I'm using Data Import Handler (DIH) to create documents in solr. Each document will have zero or more attachments. The attachments' (e.g. PDFs, Word docs, etc.) content is parsed (via Tika) and stored along with a path to the attachment. The attachment's content (and path) is (are) not stored in the database (and I prefer not to do that).

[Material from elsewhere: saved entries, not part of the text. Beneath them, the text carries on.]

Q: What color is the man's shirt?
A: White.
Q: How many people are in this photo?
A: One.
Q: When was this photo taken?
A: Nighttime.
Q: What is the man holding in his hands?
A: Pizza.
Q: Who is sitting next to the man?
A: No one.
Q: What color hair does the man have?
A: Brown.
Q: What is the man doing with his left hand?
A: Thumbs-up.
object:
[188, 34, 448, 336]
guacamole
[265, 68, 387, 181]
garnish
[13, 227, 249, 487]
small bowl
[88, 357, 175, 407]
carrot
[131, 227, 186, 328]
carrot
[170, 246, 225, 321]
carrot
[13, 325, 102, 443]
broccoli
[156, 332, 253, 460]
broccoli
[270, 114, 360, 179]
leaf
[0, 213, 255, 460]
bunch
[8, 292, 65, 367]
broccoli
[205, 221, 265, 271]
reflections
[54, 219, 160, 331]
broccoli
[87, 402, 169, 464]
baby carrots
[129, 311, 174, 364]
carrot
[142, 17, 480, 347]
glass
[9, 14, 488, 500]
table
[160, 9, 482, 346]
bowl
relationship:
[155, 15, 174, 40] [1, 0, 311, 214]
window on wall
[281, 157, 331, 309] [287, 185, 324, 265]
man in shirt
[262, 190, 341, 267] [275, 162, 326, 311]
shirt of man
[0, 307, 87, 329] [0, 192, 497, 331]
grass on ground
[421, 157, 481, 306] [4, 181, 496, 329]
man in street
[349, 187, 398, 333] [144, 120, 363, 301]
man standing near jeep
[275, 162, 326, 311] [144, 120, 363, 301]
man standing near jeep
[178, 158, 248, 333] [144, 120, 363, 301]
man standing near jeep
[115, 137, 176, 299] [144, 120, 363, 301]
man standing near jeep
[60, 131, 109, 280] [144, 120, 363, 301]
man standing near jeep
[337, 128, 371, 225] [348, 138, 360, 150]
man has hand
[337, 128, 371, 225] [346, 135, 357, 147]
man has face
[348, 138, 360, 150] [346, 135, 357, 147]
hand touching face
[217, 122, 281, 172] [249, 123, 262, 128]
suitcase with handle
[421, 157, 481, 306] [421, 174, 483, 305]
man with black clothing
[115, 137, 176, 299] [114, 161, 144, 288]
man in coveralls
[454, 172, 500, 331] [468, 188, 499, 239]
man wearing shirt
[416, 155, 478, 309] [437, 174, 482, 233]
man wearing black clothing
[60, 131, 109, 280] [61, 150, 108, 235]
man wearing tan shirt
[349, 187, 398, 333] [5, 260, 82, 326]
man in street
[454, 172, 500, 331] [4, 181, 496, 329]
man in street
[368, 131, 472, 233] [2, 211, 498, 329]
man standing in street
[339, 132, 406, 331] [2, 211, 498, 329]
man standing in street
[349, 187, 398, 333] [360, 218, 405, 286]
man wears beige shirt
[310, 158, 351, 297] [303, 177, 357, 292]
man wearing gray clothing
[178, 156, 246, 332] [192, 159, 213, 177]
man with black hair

I currently have a schema with all the fields needed by DIH. I then also added an attachmentContent and attachmentPath field as multiValued. However, when I use Solrj to add the documents, only one attachment (the last one added) is stored and indexed by solr. Here's the code:
ContentStreamUpdateRequest up = new ContentStreamUpdateRequest("/update/extract");
up.setParam("literal.id", id);
for (MultipartFile file : files) {
// skip over files where the client didn't provided a filename
if (file.getOriginalFilename().equals("")) {
continue;
}
File destFile = new File(destPath, file.getOriginalFilename());
try {
file.transferTo(destFile);
up.setParam("literal.attachmentPath", documentWebPath + acquisition.getId() + "/" + file.getOriginalFilename());
up.addFile(destFile);
} catch (IOException ioe) {
ioe.printStackTrace();
}
}
try {
up.setAction(AbstractUpdateRequest.ACTION.COMMIT, true, true);
solrServer.request(up);
} catch (SolrServerException sse) {
sse.printStackTrace();
}catch (IOException ioe) {
ioe.printStackTrace();
}
How can I get multiple attachments (content and paths) to be stored by solr? Or is there a better way to accomplish this?
Solr has a limitation of having only one document indexed with the API.
If you want to have multiple documents indexed you can club them as a zip file (and apply patch) and have it indexed.